It is with incredible admiration that I share the words of my Uncle, Marcel Duclos,
Clinical Director at Northland Family Help Center.
By: Marcel Duclos
Some time ago, you (Nicole) invited me to add to your blog on the topic of Blended Families. Early on in my second marriage, after ten years as a single father who parented mostly from afar and only occasionally to a few of my children, my life under one roof consisted of my wife and I and two elementary school age children up until their graduation from high school. On two separate occasions, two young adult step-daughters did a stint with us in the hospitable farm house. Once, we had grandchildren filling the old house and the acreage with their spirit and sounds. When everyone went away on their individual journeys and left the eight rooms to the two dogs and the four cats to tend to mother/grandmother and pépère, this step-father felt the accumulated loss of his own children weighing heavier than before. Thus is the undercurrent of blended families: loss and grief, unending grief and loss.

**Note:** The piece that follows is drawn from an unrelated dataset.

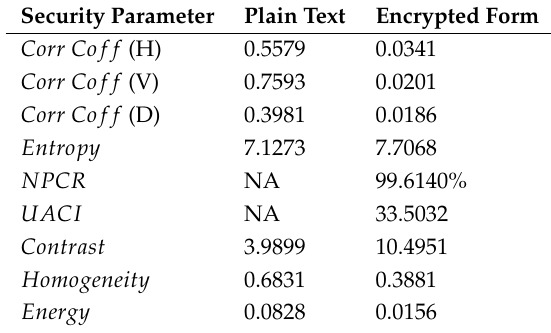
Table 4. Egress data.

Perhaps less so but it will not without wounding, however unintended. And dangers lurk everywhere.
Some emerge out of the daily ground upon which all the new members of the yet unstructured family negotiate the most ordinary ups and downs together and alongside of each other. I still now, more than a decade later, taste the anguish that fouled my mouth when I failed to known how to reach out in the moment with the affection needed by the step-children. Those were the moments when I acutely felt my failure also as a father, unable and unavailable to reach out to my children of the same age because of distance, separation and the throes of crushing irreconcilable differences.
Similarly heartbreaking, and so commonly shared by many parents/partners in the blended family, is the conflicting ambivalence of loyalties. If I love one child with all my heart and show it, am I disloyal to the others? This is a challenging balance in any family. Do you love her/him more than me? No, I love you all with all that I am and with all my heart; but I do show it differently because you are unique. This question finds such an answer more believable in the first family. In the blended family, the seeds of doubt are blowing all around, and the proof is subject to the naturally changing winds of human relationships.